> _Task description_: Nothing in the data is to be left out; copy it exactly.

** Opening Data for analysis block **

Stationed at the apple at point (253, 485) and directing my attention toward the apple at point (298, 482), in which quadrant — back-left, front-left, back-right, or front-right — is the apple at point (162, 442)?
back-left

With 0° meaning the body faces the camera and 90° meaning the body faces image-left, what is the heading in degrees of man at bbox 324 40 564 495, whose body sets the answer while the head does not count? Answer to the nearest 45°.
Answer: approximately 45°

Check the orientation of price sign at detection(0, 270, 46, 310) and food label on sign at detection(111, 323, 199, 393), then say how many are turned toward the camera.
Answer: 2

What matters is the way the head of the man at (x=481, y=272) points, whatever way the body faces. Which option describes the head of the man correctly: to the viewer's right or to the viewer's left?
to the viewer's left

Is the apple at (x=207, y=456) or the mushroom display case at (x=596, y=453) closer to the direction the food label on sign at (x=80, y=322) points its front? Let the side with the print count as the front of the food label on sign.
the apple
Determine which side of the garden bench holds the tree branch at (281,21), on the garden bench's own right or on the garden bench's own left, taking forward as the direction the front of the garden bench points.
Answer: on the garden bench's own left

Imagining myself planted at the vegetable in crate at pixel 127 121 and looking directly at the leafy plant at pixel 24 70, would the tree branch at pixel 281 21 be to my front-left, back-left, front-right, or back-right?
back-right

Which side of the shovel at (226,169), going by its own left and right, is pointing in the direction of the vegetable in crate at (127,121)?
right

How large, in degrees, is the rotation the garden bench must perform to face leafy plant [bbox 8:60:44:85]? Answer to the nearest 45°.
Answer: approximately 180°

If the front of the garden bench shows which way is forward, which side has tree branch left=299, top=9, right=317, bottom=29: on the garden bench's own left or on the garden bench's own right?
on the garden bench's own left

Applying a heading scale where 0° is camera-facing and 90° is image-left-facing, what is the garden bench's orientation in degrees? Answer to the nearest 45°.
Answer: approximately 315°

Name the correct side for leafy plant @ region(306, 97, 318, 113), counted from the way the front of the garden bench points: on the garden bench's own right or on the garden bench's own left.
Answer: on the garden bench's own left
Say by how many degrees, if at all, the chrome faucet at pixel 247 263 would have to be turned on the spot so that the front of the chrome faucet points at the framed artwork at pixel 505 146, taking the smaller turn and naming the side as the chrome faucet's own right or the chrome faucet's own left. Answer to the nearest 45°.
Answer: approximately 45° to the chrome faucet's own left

** Closing Data for analysis block **

> _Reply to the task_:
Stationed at the apple at point (253, 485) and directing my attention toward the apple at point (298, 482), in which quadrant — back-left, front-left, back-right, or front-right — is the apple at point (162, 442)?
back-left

With 0° meaning the body faces the camera and 90° meaning the body faces image-left, what is the heading in degrees of man at bbox 324 40 564 495, whose body sets the answer while the head does not count? Answer to the nearest 45°.
Answer: approximately 45°

Check the orientation of price sign at detection(0, 270, 46, 310) and food label on sign at detection(111, 323, 199, 393), then say how many are turned toward the camera.
Answer: 2

What matters is the way the head of the man at (x=481, y=272) points, whatever way the body faces. Which option describes the head of the man correctly: to the viewer's right or to the viewer's left?
to the viewer's left

Is the apple at (x=207, y=456) or the mushroom display case at (x=596, y=453) closer to the direction the food label on sign at (x=80, y=322) points its front? Let the side with the print count as the front of the food label on sign.
the apple
Determine which side of the garden bench holds the tree branch at (281,21), on the garden bench's own right or on the garden bench's own left, taking forward as the direction the front of the garden bench points.
Answer: on the garden bench's own left

Imagining myself planted at the vegetable in crate at pixel 127 121 and looking directly at the leafy plant at pixel 24 70, would the tree branch at pixel 281 21 be to my front-left, back-left, front-right, or back-right?
back-right

Which side of the shovel at (226,169), going by its own left and right, is pointing in the direction of the vegetable in crate at (127,121)?
right

How large, in degrees, is the rotation the garden bench must perform to face leafy plant [bbox 8:60:44:85]? Answer to the nearest 45°.
Answer: approximately 180°

If the front of the garden bench shows which way is forward, which side has tree branch left=299, top=9, right=317, bottom=29: on the garden bench's own left or on the garden bench's own right?
on the garden bench's own left

Applying a heading scale where 0° is camera-facing and 90° is image-left-facing, what is the garden bench's orientation in degrees? Answer to the nearest 45°.
Answer: approximately 315°

Name the correct side for leafy plant @ region(306, 97, 318, 113), counted from the way the front of the garden bench points: on the garden bench's own right or on the garden bench's own left.
Answer: on the garden bench's own left
Say by how many degrees, if at all, the chrome faucet at pixel 247 263 would have to be turned on the spot so that the front of the chrome faucet points at the framed artwork at pixel 505 146, taking the smaller turn and naming the side as the chrome faucet's own right or the chrome faucet's own left. Answer to the nearest 45°.
Answer: approximately 45° to the chrome faucet's own left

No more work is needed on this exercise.